Andreas Scheffler: »Ich habe löten gesagt«

Zum Tod von Michael Stein

Wenn gerade irgendetwas schief läuft, Sabine und ich genervt sind, oder es einen anderen Grund gibt, dringend mal die Stimmung aufzulockern, fällt von einem von uns ziemlich bald der Satz: »Ich hatte Löten gesagt!« Dann müssen wir beide lachen, und alles ist wieder gut. Das Zitat stammt aus einer kleinen Geschichte von Michael, in der ein harmloser Handwerker von einer inneren Stimme zum Mord getrieben wurde, dieses aber letztlich nur auf einen kleinen Kommunikationsfehler zurückzuführen ist.

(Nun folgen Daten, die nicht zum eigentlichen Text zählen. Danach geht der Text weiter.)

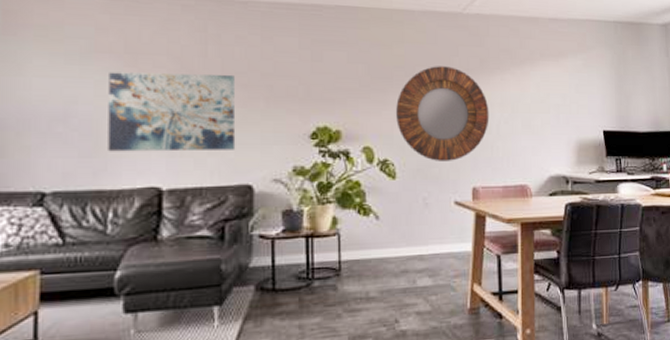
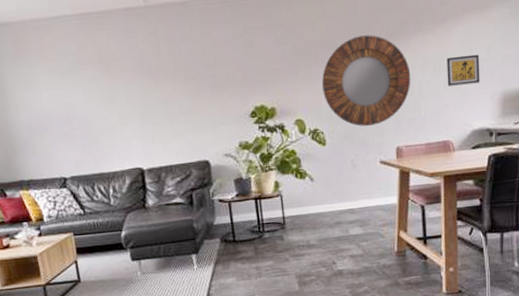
wall art: present [108,72,236,152] -> none [92,69,193,143]
wall art: none [524,99,557,129] -> present [446,54,480,86]

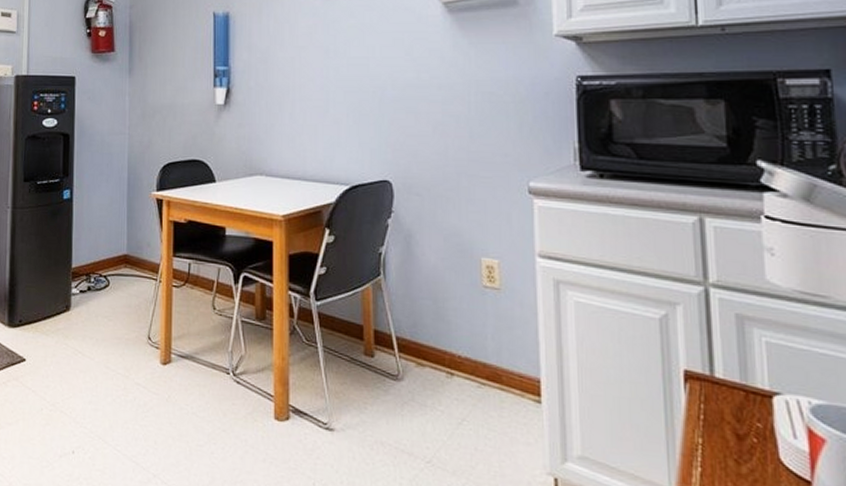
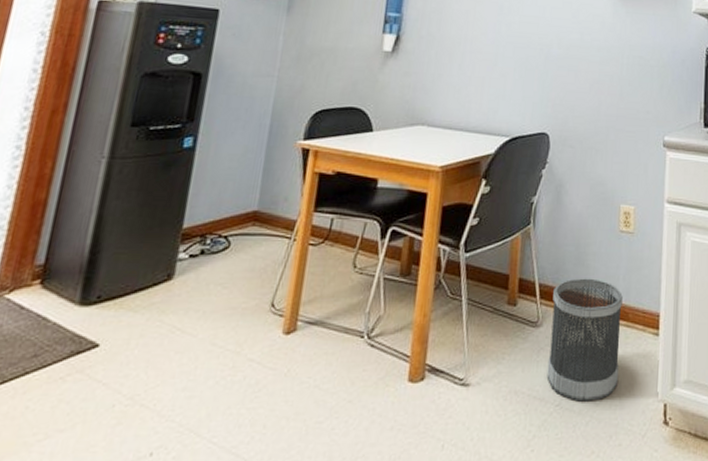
wastebasket: none [412,334,496,464] -> present [546,278,623,402]

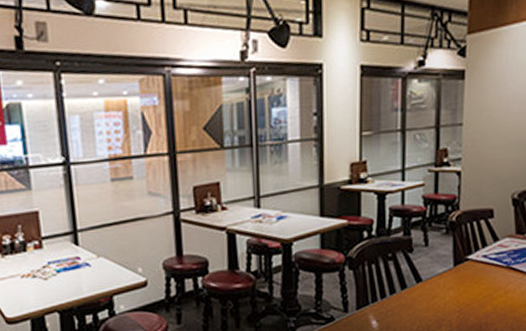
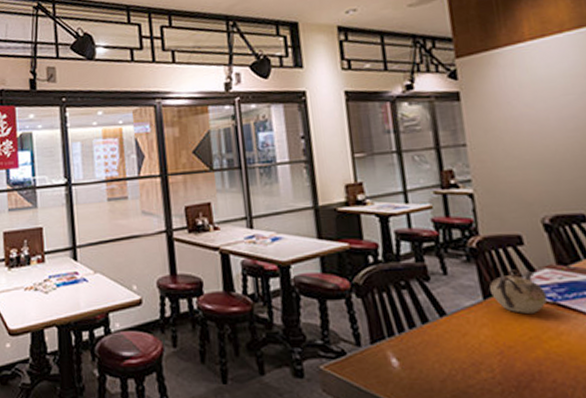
teapot: none [461,239,504,277] -> present [490,269,548,315]

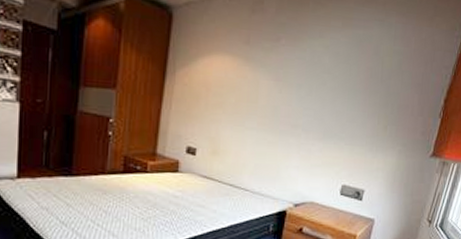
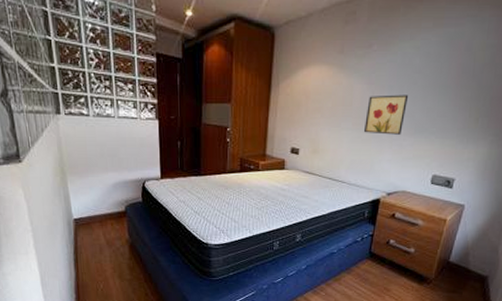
wall art: none [269,94,318,139] -> present [363,95,409,135]

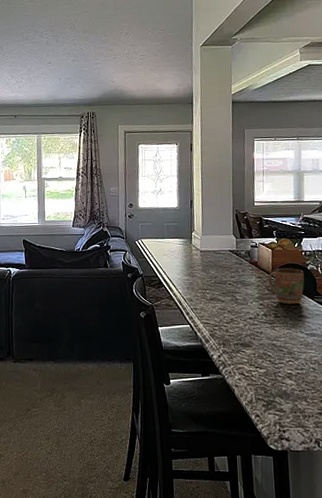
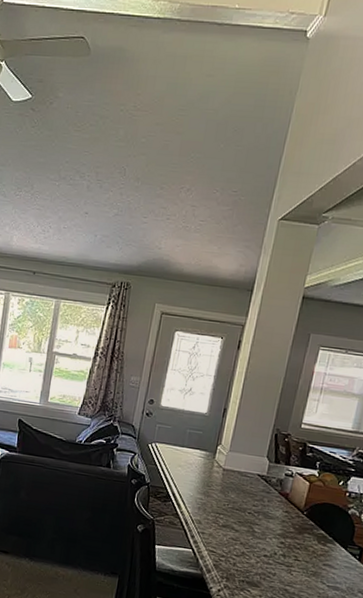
mug: present [268,268,304,305] -> none [296,506,342,551]

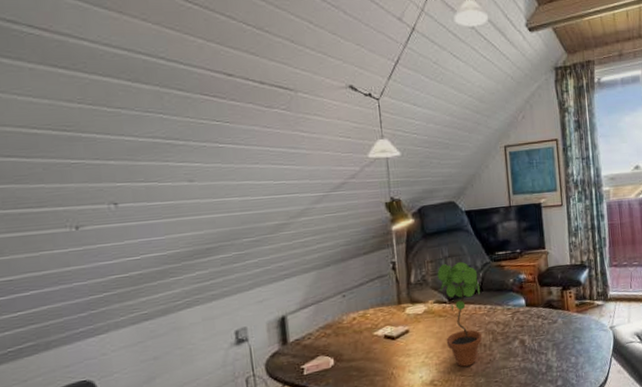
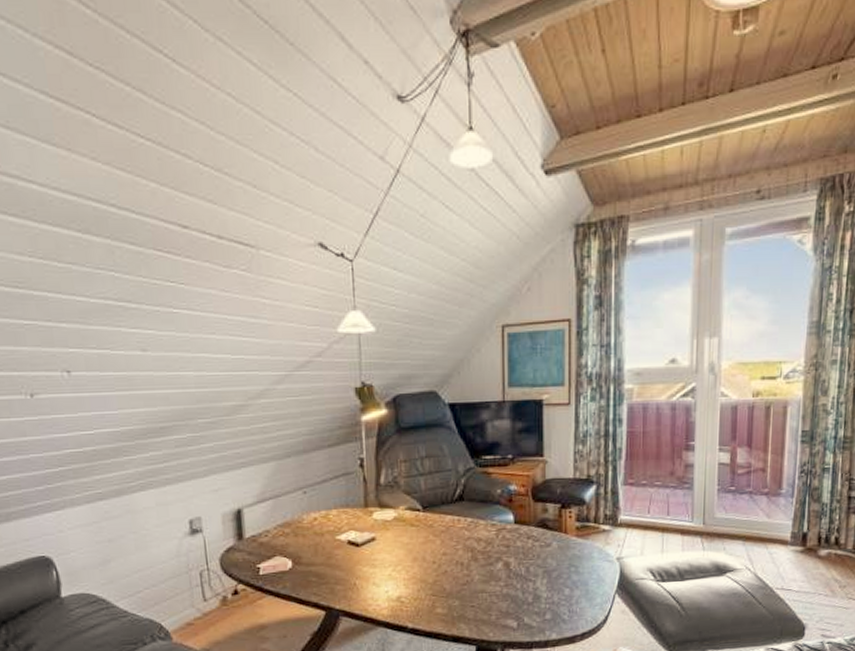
potted plant: present [437,262,483,367] -> none [411,465,461,586]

Wir lachen immer noch über Kommissar Schulze (»Wir wollen, dass sie sischer leben.«) und Bruno (»…will ficken«). Als Sabine und ich uns lieben lernten, hatte ich gerade Michael Stein kennen gelernt. Im Backstage des Tacheles knutschten Sabine und ich kurz vor einem Auftritt herum, und Michael, mit einer Flasche Enzian in der Hand, rief: »Nun schaff doch einer mal das Liebespaar hier raus!« – Das hat unsere Kumpanei nicht gestört.

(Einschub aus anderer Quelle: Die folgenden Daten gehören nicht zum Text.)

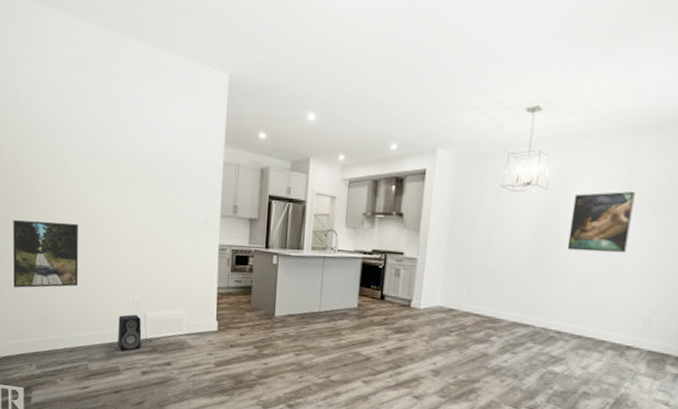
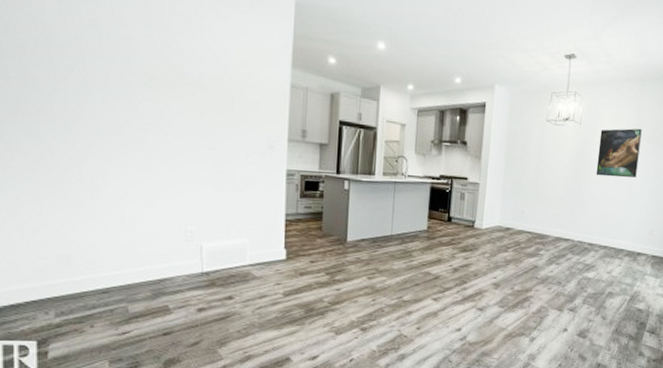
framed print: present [13,220,79,288] -> none [19,139,114,222]
speaker: present [118,314,142,352] -> none [167,246,197,288]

Michael Stein hat das Berliner Lesebühnenwesen mitbegründet. Er und Wiglaf Droste waren damals unsere Vorbilder. 1989, im Herbst, besuchte er uns im Germanistencafé der Freien Universität beim ursprünglichen Mittwochsfazit. Durch sein Lob fühlten wir uns geadelt.

Ich habe seitdem immer mal wieder mit Stein am Tresen oder bei mir am Küchentisch zusammen gesessen. Wir haben Whisky getrunken und uns unterhalten über das Leben, über Freundschaften, über die Begegnungen, die wir immer wieder hatten, über Liebe und Partnerschaft und beim letzten Mal zögerlich über das Ende von allem. Zum Abschied haben wir uns die Hand gegeben. Das war‘s leider. Für mich war Stein ein sensibler, warmherziger und seelenverwandter Kumpel. Ich glaube, er würde grinsen, wenn er sehen sollte, wie sich nun immer mehr Legenden um ihn bilden werden.